I don't think so. they're saying documenting your decision process that says how the personal curation happens is valuable but the output of that is not. in Claude language crafting a personal knowledge curation skill is valuable but investing in over engineering the output that can be very cheaply reproduced is not
I guess what I'm not getting about this argument is that the output can be really cheaply reproduced. its a huge pain in the ass to reproduce "understanding" every single claude session (and a waste of tokens). its too much info to put in a claude.md and the biggest win is that it aggregates information specific to your tasks from dozens of different curated sources and then i've curated them to weed out outdated info. fetching all of them over and over is a waste of time and tokens.
the LLM wiki structure I'm using is curated for my projects and my work, gives my agent a single source of truth (therefore not searching endlessly and finding outdated information on confluence, slack, whatever) and operates in a closed system where I can be absolutely sure the information it has about the project is up to date and correct. With a wiki like this for a specific project I can orchestrate entire epic level plans front to back with much much higher implementation accuracy than if every agent in my swarm has to go figure out the correct answer to X question independently. i'm not particularly attached to the specific LLM wiki "shape", but documenting and persisting knowledge for my agents is more important than if i were just coding by myself.
I get that maybe this isn't a marketable service, but my second brain is not "dead weight" - it has eliminated so many real frustration points for me doing ai-assisted programming for a big company where an enormous amount of the text you need to weed through is completely irrelevant or straight up wrong - not to mention the personal knowledge and preferences I have for output being codified somewhere central to the agent.

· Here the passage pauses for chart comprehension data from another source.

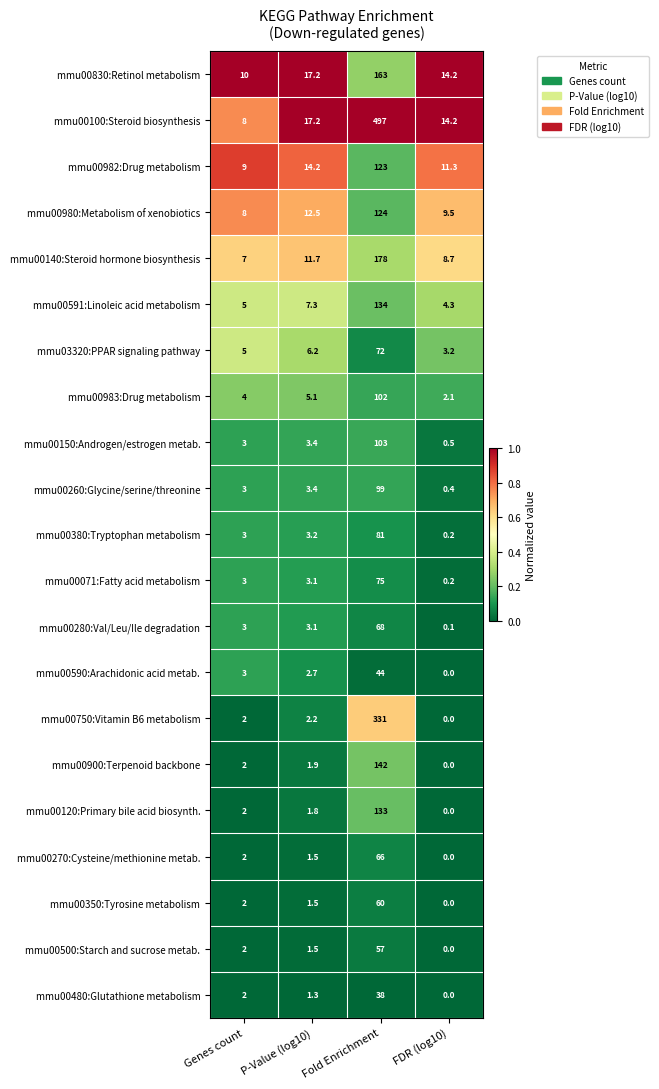

The value of mmu00983:Drug metabolism at Genes count is 4.0. True or false?

True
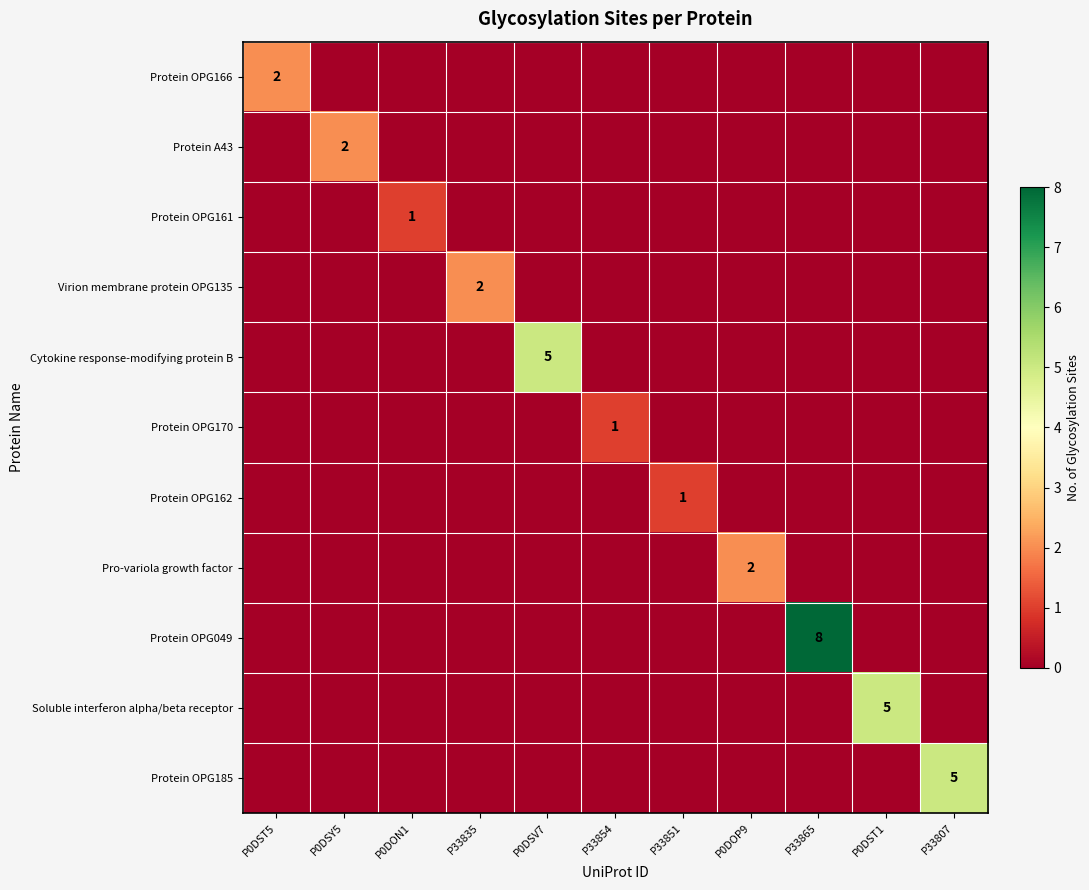

The Protein OPG161 series shows 1 at P0DON1. True or false?

True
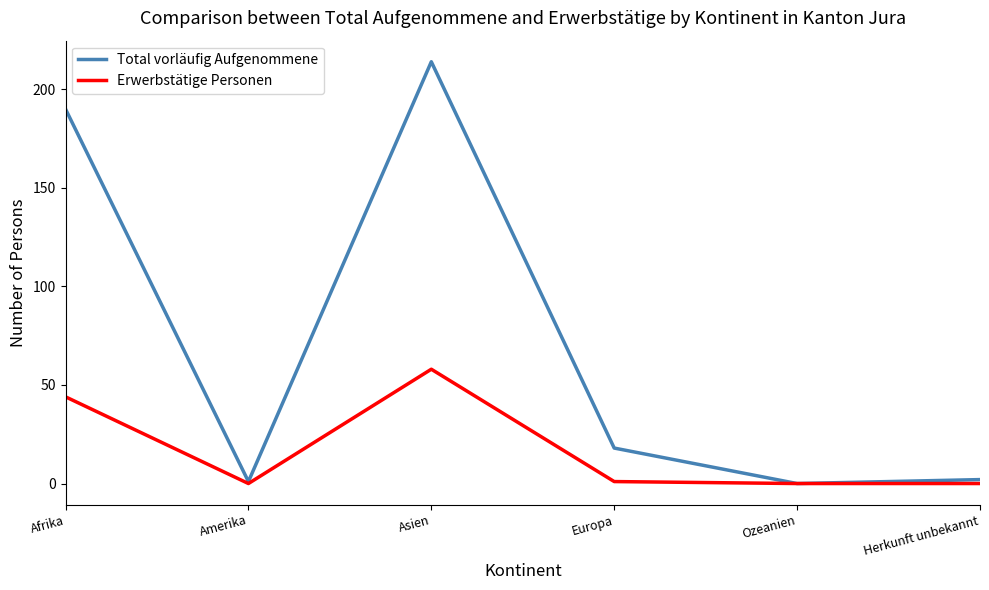

Which series changed the most between Amerika and Asien?

Total vorläufig Aufgenommene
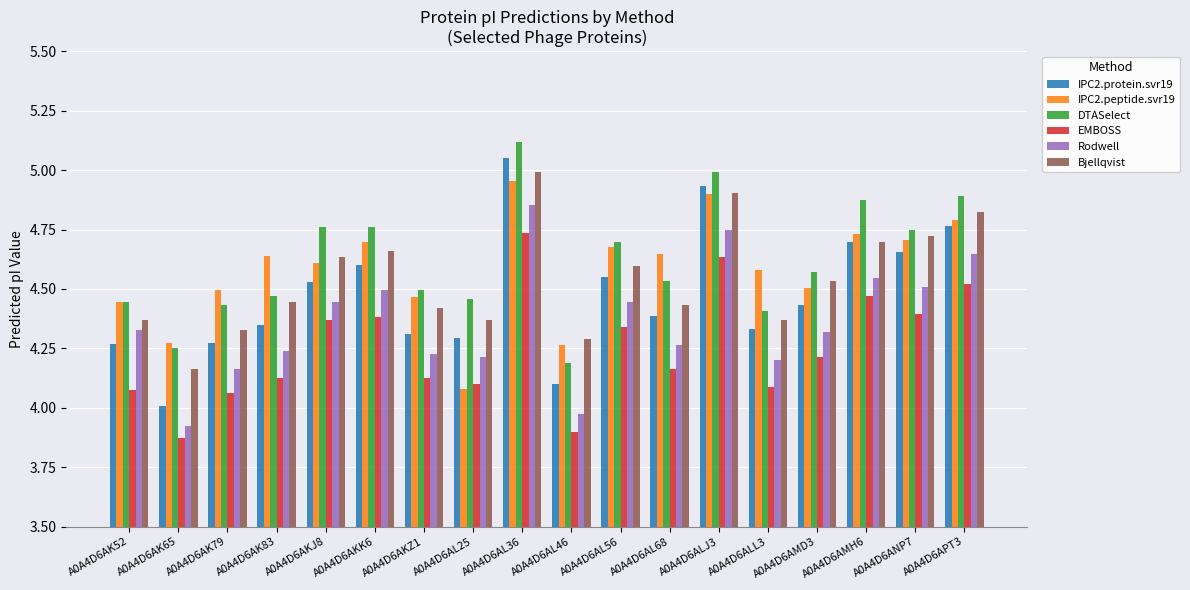

Rank the series by their maximum value, from highest to lowest.

DTASelect, IPC2.protein.svr19, Bjellqvist, IPC2.peptide.svr19, Rodwell, EMBOSS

if agents had real true memory, then maybe "planning is essential, plans are useless". but that simply isn't the case - this is the persisted memory store.
what you're describing is not the typical "second brain" though, it's a persistent decision scaffold memory. I 100% agree and do the same. I have dozens of documented decision structures that are executed as agent skills or workflows and that's a massive time saver. some organizational context files that support the execution of these workflows are also necessary simply because the frequency of use x cost of production doesn't make sense otherwise. now blowing that up to dumping a bunch of one off documents just because you might one day need them, that's the dead weight. I dont think what you're saying is at odds with the point of this discussion
So, a bit like the "Plans are useless but planning is essential" quote... it's not necessarily the output that's important, but what you learn (and in particularly the assumptions you challenge) along the way?
in my experience (and my interpretation of this article) that is the case yes. in your example your ability to do good planning is valuable and generalizable and can help you out of tight corners, but the plan itself as an artifact can become a vanity metric and more of a distraction. a lot of people love selling / buying templates (this is how I organize my schedule every week, for only $50 you can copy my routine) and then that produces zero lift in people's productivity because the artifact sold is decontexutalized and rehydrating in the new person's context, that requires deep thinking and understanding the "why"s which was not sold as part of the package
I never understood pkms because of this. Obsidian felt like a $30 moleskin, when I had an effective stack of $0.69 notebooks. Gmail mcp is nauseating. Still plenty of non personal use cases for these systems.
I think events are a much more valuable datapoint than random bits of textual information in an ever growing wiki jammed full of sentiment and playbooks. Those are nice too, but like “what actually happened” and “what’s in the queue” seem more interesting along with “what’s going on in the world.”
Your writing is freaking awesome. But...you know this. I ain't gotta keep screaming this on every platform. IYKYK.
my PKM is doc files, drawings, and photos in file folders. and i love it.